Ici l'article en question.
L'essentiel est le rappel de cet objectif de l'EI : "un but politico-religieux : instaurer le califat."
Et pour cette fin, les djihadistes deviennent des fanatiques de la mort comme arme politique (ceci pour dire vite). Il me semble qu'on oublie un peu rapidement (en matière d'outils de réflexion) que nous avons eu maintes fois dans notre propre histoire affaire avec ce phénomène (le terrorisme politico-religieux). En particulier au XVème - XVIème siècles : à Florence (1494), ce fut l'épisode de la prise du pouvoir par Savonarole qui instaura une théocratie, Jésus Christ étant "le roi des Florentins", et Savonarole, son porte-voix - en Allemagne, (1534) ce fut l'épisode de Munster où sous la conduite de l'anabaptiste, Jean de Leyde, qui prétendait être directement inspiré par des visions divines, la ville fut transformée en théocratie et administrée par la terreur, dans un climat délirant et meutrier, et ainsi refondée comme Nouvelle Jérusalem.
Au titre de la terreur comme arme politique, on peut penser aussi aux massacres de la Saint-Barthélemy (1572).
Dans tous ces cas, ce qui frappe, c'est comment, en peu de temps, des populations entières sont gagnées à la passion du meurtre comme arme politique sur fond religieux, passion qui fait gommer tout lien autre que religieux, et en particulier, le lien familial : lors de tous ces massacres (dont la Saint-Barthélemy), les enfants ont tué leurs parents, les homme, leurs frères.....

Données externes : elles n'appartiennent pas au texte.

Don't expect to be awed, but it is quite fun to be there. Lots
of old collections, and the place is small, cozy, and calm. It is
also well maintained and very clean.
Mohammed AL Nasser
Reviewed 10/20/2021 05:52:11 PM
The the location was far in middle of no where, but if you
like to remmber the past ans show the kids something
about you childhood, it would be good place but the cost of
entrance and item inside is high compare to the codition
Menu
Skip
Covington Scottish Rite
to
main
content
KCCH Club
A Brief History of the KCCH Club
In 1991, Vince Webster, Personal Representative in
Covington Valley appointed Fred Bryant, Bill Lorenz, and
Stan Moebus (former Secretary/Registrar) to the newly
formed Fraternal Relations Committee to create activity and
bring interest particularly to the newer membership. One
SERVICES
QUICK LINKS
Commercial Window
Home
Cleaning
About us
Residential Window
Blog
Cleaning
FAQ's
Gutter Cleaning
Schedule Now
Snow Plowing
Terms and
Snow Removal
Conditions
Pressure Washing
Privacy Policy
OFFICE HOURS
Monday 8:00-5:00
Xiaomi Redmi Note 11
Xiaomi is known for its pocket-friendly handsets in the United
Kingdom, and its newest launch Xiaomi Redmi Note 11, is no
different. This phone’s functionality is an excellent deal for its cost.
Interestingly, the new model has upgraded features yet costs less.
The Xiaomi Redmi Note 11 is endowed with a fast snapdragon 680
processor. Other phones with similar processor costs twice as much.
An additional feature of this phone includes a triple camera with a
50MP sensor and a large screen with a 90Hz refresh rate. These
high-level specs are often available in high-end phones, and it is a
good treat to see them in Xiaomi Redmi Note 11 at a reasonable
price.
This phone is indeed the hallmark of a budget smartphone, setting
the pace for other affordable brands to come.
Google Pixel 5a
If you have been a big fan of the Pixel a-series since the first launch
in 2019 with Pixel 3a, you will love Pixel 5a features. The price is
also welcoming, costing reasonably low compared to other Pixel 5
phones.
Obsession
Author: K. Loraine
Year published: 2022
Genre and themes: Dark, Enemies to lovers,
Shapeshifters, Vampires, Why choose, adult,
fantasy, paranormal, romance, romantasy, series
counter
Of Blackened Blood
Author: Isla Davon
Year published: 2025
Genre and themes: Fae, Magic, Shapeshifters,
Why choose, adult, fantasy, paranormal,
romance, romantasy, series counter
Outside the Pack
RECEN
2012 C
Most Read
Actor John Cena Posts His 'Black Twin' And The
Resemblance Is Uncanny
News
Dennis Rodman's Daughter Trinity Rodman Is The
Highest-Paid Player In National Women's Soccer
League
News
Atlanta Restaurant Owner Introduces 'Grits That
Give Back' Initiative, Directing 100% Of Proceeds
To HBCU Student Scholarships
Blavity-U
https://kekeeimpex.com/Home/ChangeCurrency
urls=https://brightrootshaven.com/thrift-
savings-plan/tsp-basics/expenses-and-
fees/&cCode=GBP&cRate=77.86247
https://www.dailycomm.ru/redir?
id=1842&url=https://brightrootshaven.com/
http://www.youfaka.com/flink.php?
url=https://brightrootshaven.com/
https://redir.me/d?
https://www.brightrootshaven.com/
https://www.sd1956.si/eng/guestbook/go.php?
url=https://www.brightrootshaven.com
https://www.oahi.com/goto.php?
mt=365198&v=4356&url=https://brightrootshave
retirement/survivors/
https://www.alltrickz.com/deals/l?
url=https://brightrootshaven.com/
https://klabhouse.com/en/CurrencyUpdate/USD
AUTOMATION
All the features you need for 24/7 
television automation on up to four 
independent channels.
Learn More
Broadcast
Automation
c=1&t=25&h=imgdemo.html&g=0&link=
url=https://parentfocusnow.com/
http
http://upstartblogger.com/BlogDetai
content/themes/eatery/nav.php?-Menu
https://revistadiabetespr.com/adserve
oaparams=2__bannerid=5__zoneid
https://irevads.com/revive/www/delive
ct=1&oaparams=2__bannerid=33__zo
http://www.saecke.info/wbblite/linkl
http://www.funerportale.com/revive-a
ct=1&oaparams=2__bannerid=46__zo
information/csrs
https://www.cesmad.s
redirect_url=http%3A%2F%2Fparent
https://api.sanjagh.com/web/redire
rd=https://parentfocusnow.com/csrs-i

Je prendrai l'exemple de Savonarole : il requiert les enfants et adolescents ("Laissez venir à moi les petits enfants", ceci dit sans humour car Savonarole se présentait comme la voix du Christ-roi, et les jeunes gens furent organisés en sorte de phalanges pour propager dans Florence la coutume du "bûcher des vanités", ceci lié à une réelle démarche politique (de revendication d'autonomie pour Florence et de lutte contre l'église du pape, décrite comme "un putain fière et menteuse" ) : tout ce qui corrompt l'âme, devrait disparaître par le feu (comme les livres, les instruments de musique, la peinture, les artifices du costume...). En lisant des documents sur l'époque, quelle ne fut pas ma surprise de constater que Botticelli lui même apporta certaines toiles à brûler ! J'évoque Botticelli, car précédamment il avait fait un acte pictural tout opposé : il avait illustré la Divine Comédie de Dante dont il est important de rappeler qu'elle fut rédigée par le poète en exil - exil politico-religieux : Dante prônait une division entre le politique et le religieux dans le gouvernement de Florence, en cela il s'opposa aux Guelfes noirs (dès la fin du XIIème siècle, exil à partir de 1300, à peu près).
Les points communs sont innombrables entre ces épisodes : outre le désir de fonder des théocraties, on y trouve une violence qui dépasse l'entendement (très similaire à celle de l'EI) et se propage très vite ; on retrouve aussi cette manière d'ôter l'humanité aux victimes (ce que le nazisme a repris à grande échelle, et qu'on retrouve dans le génocide au Rwanda) : ceux que l'on doit tuer, sont désignés comme des "porcs", des "loups" (terme utilisé pour désigner "les hérétiques"), ....
La violence meurtrière s'annule dans l'imaginaire du "combattant" car elle devient la preuve de la ferveur, la preuve fondamentale de l'engagement au service de ... : massacrer est la trace effective de sa profonde fidélité. Mourir soi même en est une déclinaison.
Enfin, on retrouve chaque fois, dans ces projes politico-religieux évoqués ci-dessus, une réelle organisation (manière "politique") de la société, une forte hiérarchie et une foule qui adhère, aidée par d'innombrables rituels (effet psectaculaire de la mise en scène). Et enfin, on lit chaque fois l'idée que ce combat se justifie par une immédiateté affirmée (fidélité littérale) entre l'engagement du combattant et la parole divine, qui aurait été dévoyée par tous les autres.